INPUT FOR THIS TASK:
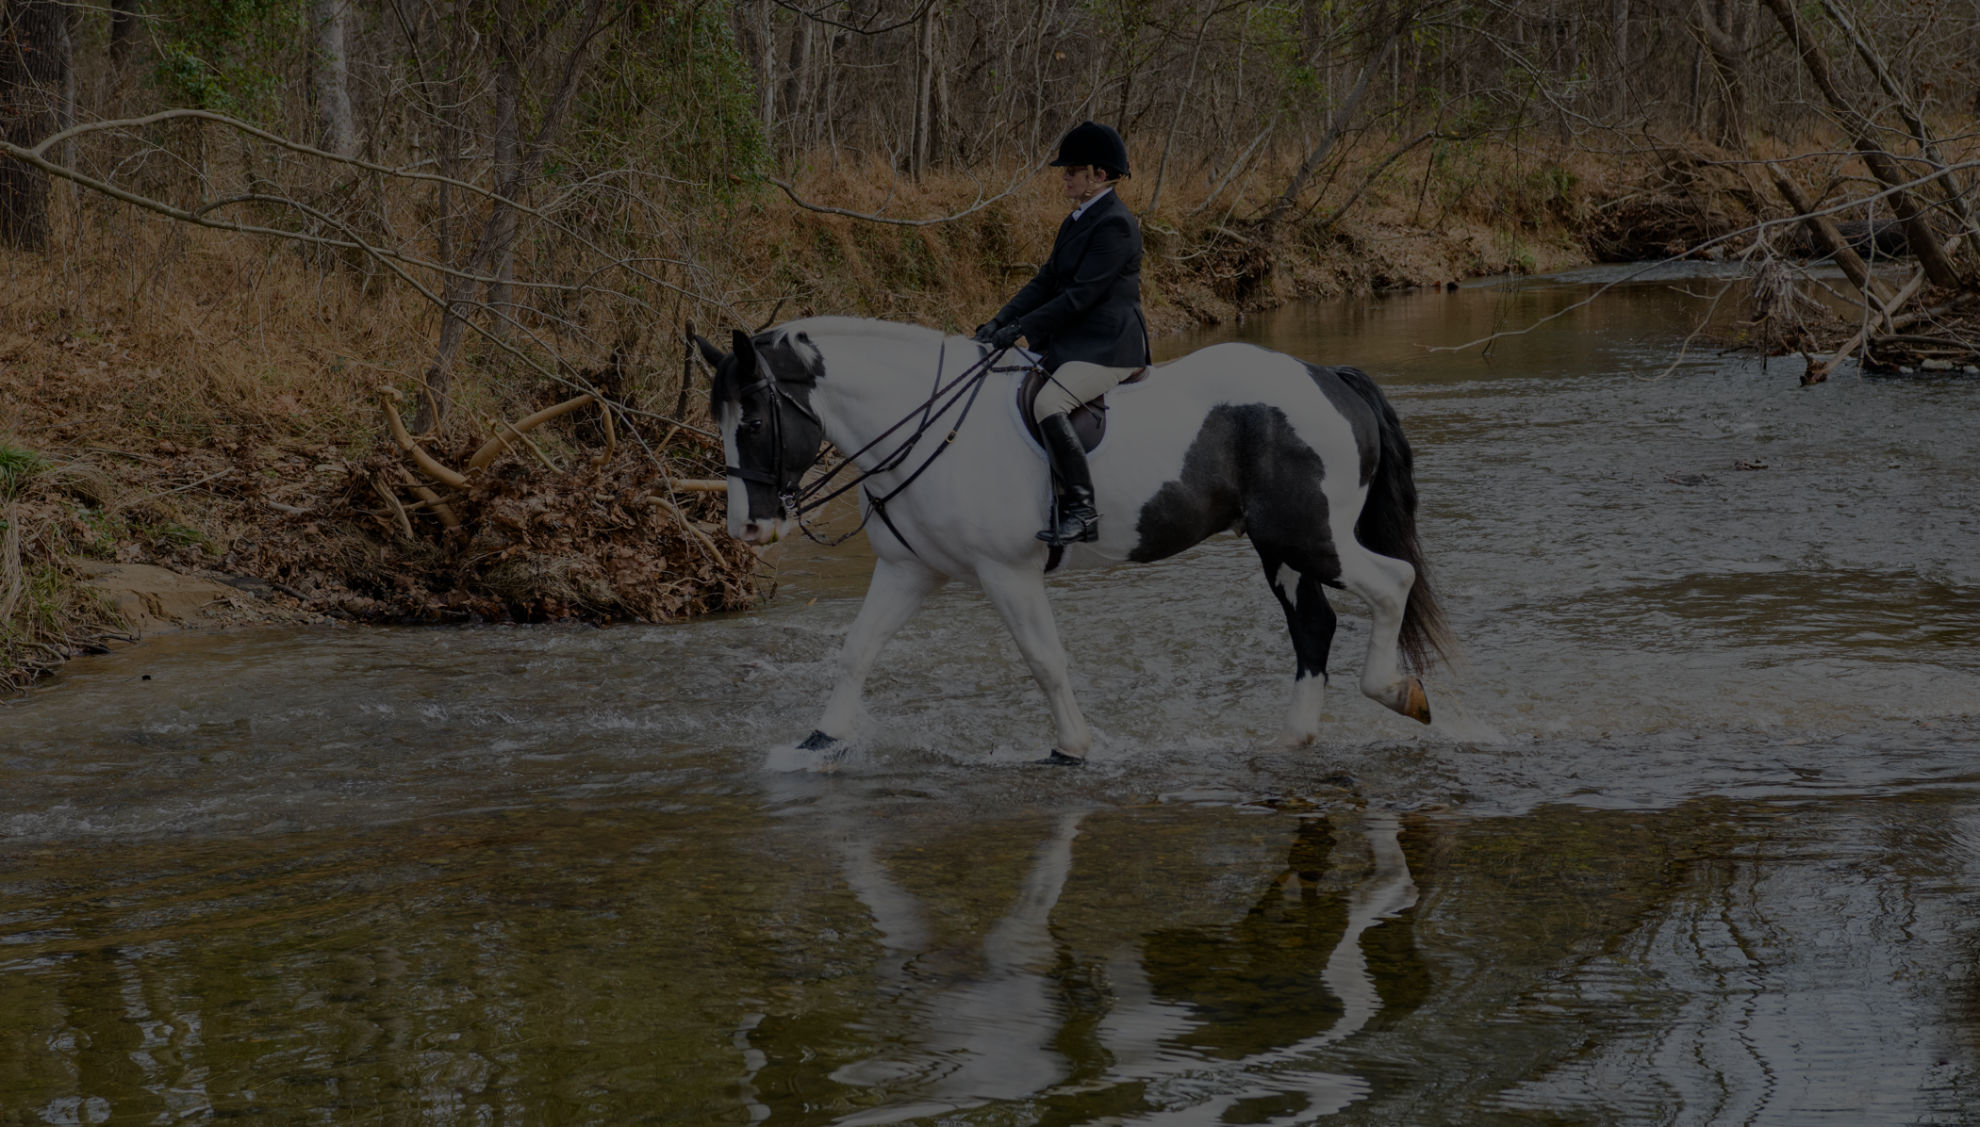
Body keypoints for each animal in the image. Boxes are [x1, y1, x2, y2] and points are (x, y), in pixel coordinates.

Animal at [696, 314, 1457, 764]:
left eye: (753, 421)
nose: (747, 528)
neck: (928, 426)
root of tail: (1329, 378)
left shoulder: (1007, 571)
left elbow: (1044, 659)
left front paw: (1071, 746)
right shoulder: (910, 569)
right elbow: (858, 649)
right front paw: (820, 740)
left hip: (1309, 534)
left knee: (1391, 583)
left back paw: (1397, 693)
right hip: (1281, 546)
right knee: (1313, 626)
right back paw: (1292, 737)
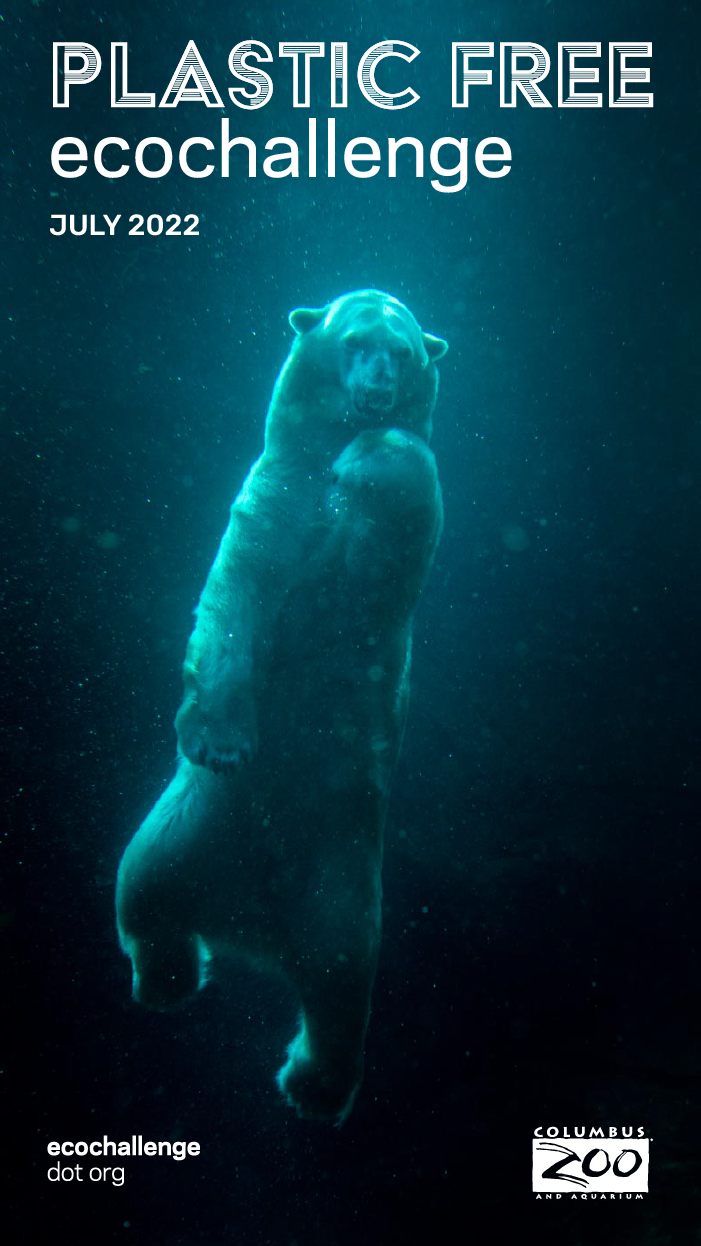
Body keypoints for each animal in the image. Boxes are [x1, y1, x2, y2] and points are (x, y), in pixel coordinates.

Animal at [116, 289, 447, 1120]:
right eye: (354, 340)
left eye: (403, 351)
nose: (377, 385)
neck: (320, 450)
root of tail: (246, 926)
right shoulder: (267, 500)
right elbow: (234, 607)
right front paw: (219, 743)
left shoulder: (387, 547)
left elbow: (392, 506)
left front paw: (370, 451)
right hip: (180, 832)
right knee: (144, 898)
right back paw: (169, 983)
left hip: (341, 889)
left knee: (338, 985)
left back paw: (310, 1085)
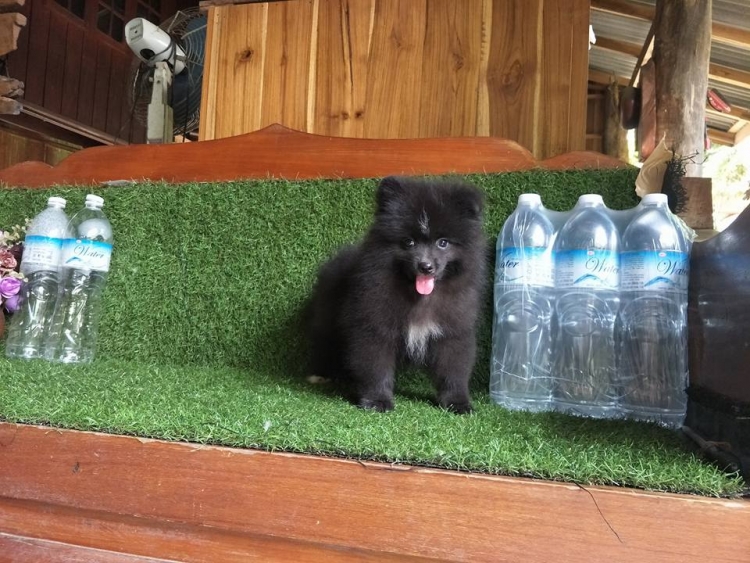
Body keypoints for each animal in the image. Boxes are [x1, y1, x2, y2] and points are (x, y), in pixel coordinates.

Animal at [306, 176, 487, 413]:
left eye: (443, 242)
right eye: (409, 242)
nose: (425, 266)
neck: (420, 298)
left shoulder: (453, 329)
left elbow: (453, 369)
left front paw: (457, 402)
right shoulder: (374, 324)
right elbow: (375, 366)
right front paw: (377, 400)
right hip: (327, 317)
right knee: (325, 342)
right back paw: (321, 374)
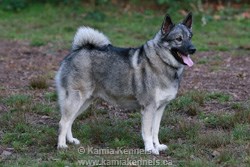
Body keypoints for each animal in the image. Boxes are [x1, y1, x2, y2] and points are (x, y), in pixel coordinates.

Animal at [56, 12, 195, 155]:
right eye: (178, 39)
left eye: (190, 37)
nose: (193, 49)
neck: (162, 61)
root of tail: (76, 51)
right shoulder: (149, 108)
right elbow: (148, 132)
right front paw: (150, 148)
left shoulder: (160, 108)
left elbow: (155, 131)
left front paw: (158, 145)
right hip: (76, 100)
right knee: (63, 122)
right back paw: (62, 145)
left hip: (84, 102)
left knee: (70, 121)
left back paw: (71, 140)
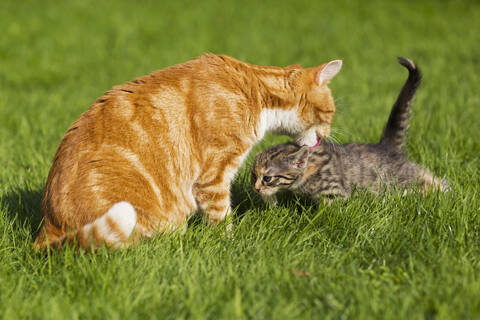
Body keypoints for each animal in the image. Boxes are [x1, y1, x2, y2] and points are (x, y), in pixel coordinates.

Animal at [32, 52, 342, 249]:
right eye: (330, 113)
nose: (328, 136)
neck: (255, 90)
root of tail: (49, 227)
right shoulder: (214, 174)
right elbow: (221, 216)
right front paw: (228, 243)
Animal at [251, 57, 450, 202]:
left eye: (267, 178)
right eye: (253, 175)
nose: (256, 188)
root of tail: (386, 145)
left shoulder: (335, 191)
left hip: (402, 177)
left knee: (429, 180)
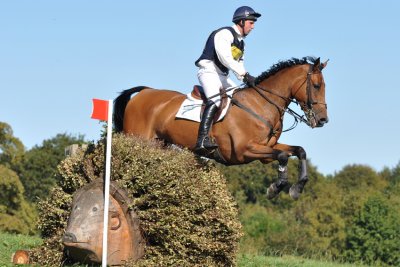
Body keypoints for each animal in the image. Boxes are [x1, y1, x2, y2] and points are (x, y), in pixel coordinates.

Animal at [113, 58, 328, 201]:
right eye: (317, 86)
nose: (322, 119)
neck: (261, 104)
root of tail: (144, 92)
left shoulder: (266, 152)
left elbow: (299, 151)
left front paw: (297, 188)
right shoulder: (244, 151)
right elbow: (283, 156)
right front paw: (275, 188)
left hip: (158, 144)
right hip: (138, 140)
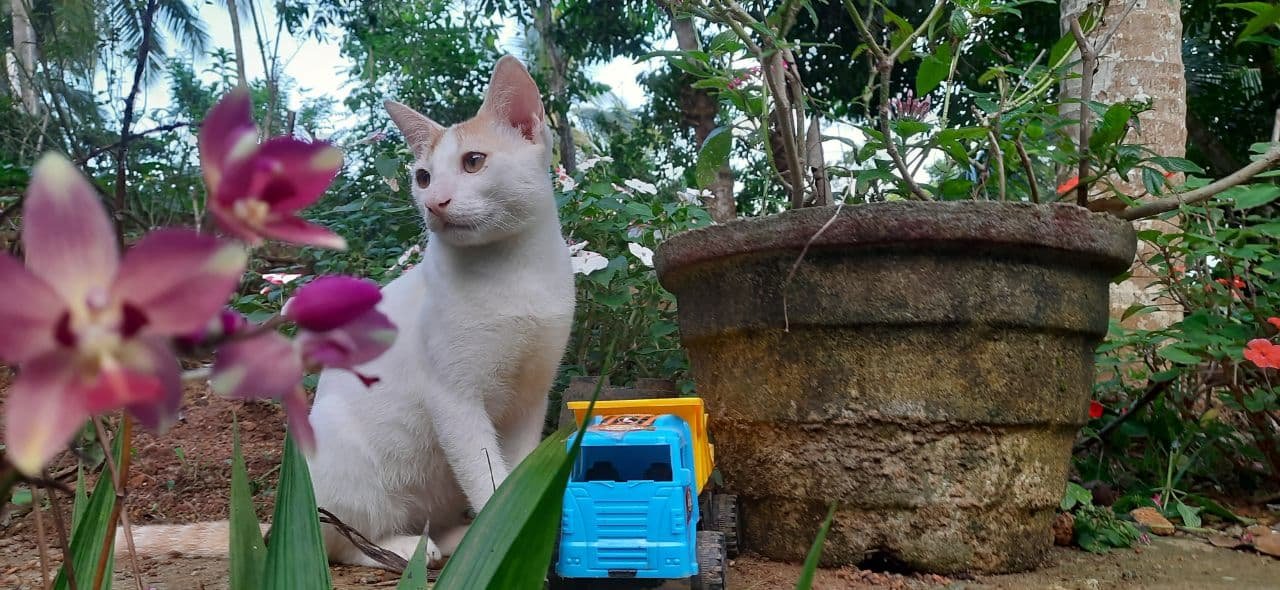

GOAL OF THE EXERCISE: Reproduce, exactly and only, the lines of the records above starting at the line with "left knee: (338, 985)" and ending at the line with "right eye: (178, 39)", both included. Leave every picture out.

RESPONSE BOX:
left knee: (338, 985)
left back paw: (310, 1085)
Body keypoints for each animal in the image. Boxes are [x1, y1, x2, y2] and points are (x, y), in pixel coordinates.

Animal at [306, 176, 487, 413]:
left eye: (443, 242)
right eye: (409, 242)
nose: (425, 266)
neck: (420, 298)
left shoulder: (453, 329)
left elbow: (453, 369)
left front paw: (457, 402)
right shoulder: (374, 324)
right elbow: (375, 366)
right front paw: (377, 400)
right hip: (327, 317)
right knee: (325, 342)
right back paw: (321, 374)
Body keypoints for each animal in the image. Boxes are [x1, y1, x2, y2] and points are (x, y), in pixel coordinates.

Animal at [56, 12, 195, 155]:
right eye: (178, 39)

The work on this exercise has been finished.